In part, the book’s appeal comes from the vicarious thrill
of living an incredible career and with seeing more of that career than just
the fame and the fortune. Agassi really does come off as a down-to-earth guy
with no real designs on the vast wealth he ultimately obtains, and so there’s
this kind of underdog, rags-to-riches allure that we Americans have
historically loved and continue to love.
In fact, Agassi’s story has a lot of the same elements that draw us to
many movies and books: the domineering father, the ill-fated romance, the
fairytale romance, the nice moral to care for other people, and the lesson that
hard work pays off.
But if the book had just these archetypical plots, I doubt I
would have picked it up in the first place, and I certainly wouldn’t have
continued reading. What Agassi offers is
an intimate look at the struggle for vocation that everyone, in one way or
another, wrestles with through their young adult lives and into their twenties,
if not well beyond. Agassi’s grand claim
and recurring theme is that he hates tennis.
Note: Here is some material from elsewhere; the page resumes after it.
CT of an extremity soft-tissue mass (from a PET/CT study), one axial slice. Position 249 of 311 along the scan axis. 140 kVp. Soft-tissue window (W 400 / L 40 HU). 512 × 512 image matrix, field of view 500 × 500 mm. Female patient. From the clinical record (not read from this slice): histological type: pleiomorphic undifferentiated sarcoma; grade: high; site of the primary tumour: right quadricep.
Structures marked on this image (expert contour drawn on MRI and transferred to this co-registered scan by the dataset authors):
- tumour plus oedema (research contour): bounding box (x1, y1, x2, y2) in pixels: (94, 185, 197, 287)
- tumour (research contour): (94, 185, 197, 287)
He seems to think his confession will shock everyone, and maybe, if I
were a die-hard tennis fan, it would.
But people who love their jobs are as rare as happy marriages—they do
come along , but they are the dear pearls on a beach full of ordinary sand.
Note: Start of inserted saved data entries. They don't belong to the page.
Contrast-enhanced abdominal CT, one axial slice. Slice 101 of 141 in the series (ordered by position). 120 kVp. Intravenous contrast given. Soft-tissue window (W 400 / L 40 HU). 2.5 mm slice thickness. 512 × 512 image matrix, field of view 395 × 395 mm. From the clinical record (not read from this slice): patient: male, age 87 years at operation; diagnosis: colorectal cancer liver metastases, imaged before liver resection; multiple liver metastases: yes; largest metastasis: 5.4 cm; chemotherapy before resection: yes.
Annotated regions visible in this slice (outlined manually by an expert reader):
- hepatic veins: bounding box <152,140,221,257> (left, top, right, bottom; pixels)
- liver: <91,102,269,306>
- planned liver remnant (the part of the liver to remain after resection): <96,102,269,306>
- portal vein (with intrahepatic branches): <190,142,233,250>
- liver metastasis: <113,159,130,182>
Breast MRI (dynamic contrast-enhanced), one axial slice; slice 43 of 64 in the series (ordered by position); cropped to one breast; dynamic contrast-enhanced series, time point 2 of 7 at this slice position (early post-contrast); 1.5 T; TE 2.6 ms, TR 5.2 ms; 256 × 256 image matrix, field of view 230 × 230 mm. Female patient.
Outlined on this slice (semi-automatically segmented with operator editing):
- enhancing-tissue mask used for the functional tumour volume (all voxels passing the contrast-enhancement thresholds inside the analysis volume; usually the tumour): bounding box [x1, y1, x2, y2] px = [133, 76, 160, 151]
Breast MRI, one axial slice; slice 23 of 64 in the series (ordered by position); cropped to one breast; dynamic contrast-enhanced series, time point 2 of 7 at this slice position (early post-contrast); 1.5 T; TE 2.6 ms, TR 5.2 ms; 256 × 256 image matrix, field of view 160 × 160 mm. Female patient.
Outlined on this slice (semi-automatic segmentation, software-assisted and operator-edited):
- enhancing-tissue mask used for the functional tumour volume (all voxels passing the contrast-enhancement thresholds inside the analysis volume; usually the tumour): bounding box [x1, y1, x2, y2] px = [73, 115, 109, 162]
I appreciated the honest struggle, and part of what makes it
work so well in the book is the way it’s punctuated with real, tangible,
win/loss situations. No tennis match
recounted in the book was dwelt on in a way that tested my patience, because no
match felt as if it were included for the sake of the sport alone. Instead, it was part of the search for
motivation, for Agassi to find what he did and didn’t want, for him to observe
how these other players approached tennis and, by extension, vocation.
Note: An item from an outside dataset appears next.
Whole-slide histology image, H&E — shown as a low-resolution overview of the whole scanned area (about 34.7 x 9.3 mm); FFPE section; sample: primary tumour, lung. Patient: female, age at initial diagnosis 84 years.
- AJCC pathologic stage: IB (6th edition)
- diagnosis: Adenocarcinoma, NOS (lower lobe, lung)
A similar struggle with vocation occurs in the novel I’m
currently drafting, and a friend of mine who reads my work and who also happens
to arrange his life around Roger Federer matches, saw the similarity and recommended
I read Open. But whether one reads Open for a character study (unlikely) or for an interest in Agassi
(more likely), the pleasure quickly becomes that of personal
identification.
Whenever you read a first-person
narration, it’s hard not to identify with that first-person narrator. Of course, in fiction we have the unreliable
narrator, and there are certainly elements of that here too. For one thing, I was skeptical—and the
acknowledgements confirmed my skepticism—that Agassi himself sat down and wrote
this; indeed, he credits J.R. Moehringer with “transform[ing]” (Agassi’s word)
transcripts from their personal interviews into this story. It’s an autobiography only insofar as Agassi
himself was involved in the process. We
expect artifice in fiction; we want reality in autobiography, subjective though
its presentation will be. For another, I
caught glimpses that—for however much I read along with “Agassi” and identified
with him—if I had actually met Agassi at many points in his career, I would not
have gotten along with him. Chilly and
determined as Pete Sampras comes across in Open,
I can see, when I step away from the lure of Agassi’s “I,” that I would be
faster friends with Sampras than Agassi (insofar as Agassi’s memoir represents
the two). And then, of course, we have
to be constantly aware of the subjectivity—that this is Andre Agassi’s story
and not Mike Agassi’s story, etc. etc.
Don’t get me wrong: subjectivity is not a bad thing. In fact, it’s essential to autobiography.
But now here’s my shocking confession: for as much as I
identified with Agassi and was rooting for him, I actually felt a little
disappointed with the final chapters—not because I wasn’t glad that he had
finally secured his reputation and his wealth, wooed Stefanie Graf, experienced
the joys of fatherhood, and established a thriving charity. I was glad, glad in a more genuine way than
we usually are for people who make it so big because I understood the
difficulties he’d faced in getting there.
And yet, after such struggle, the book comes down to pat and usual
morals: caring for others, caring for education, caring for family. I don’t doubt his love for his wife, children,
and charity, but it suddenly all seemed so storybook that it lost its ring of
authenticity.
Which is as much a lesson for fiction as for life.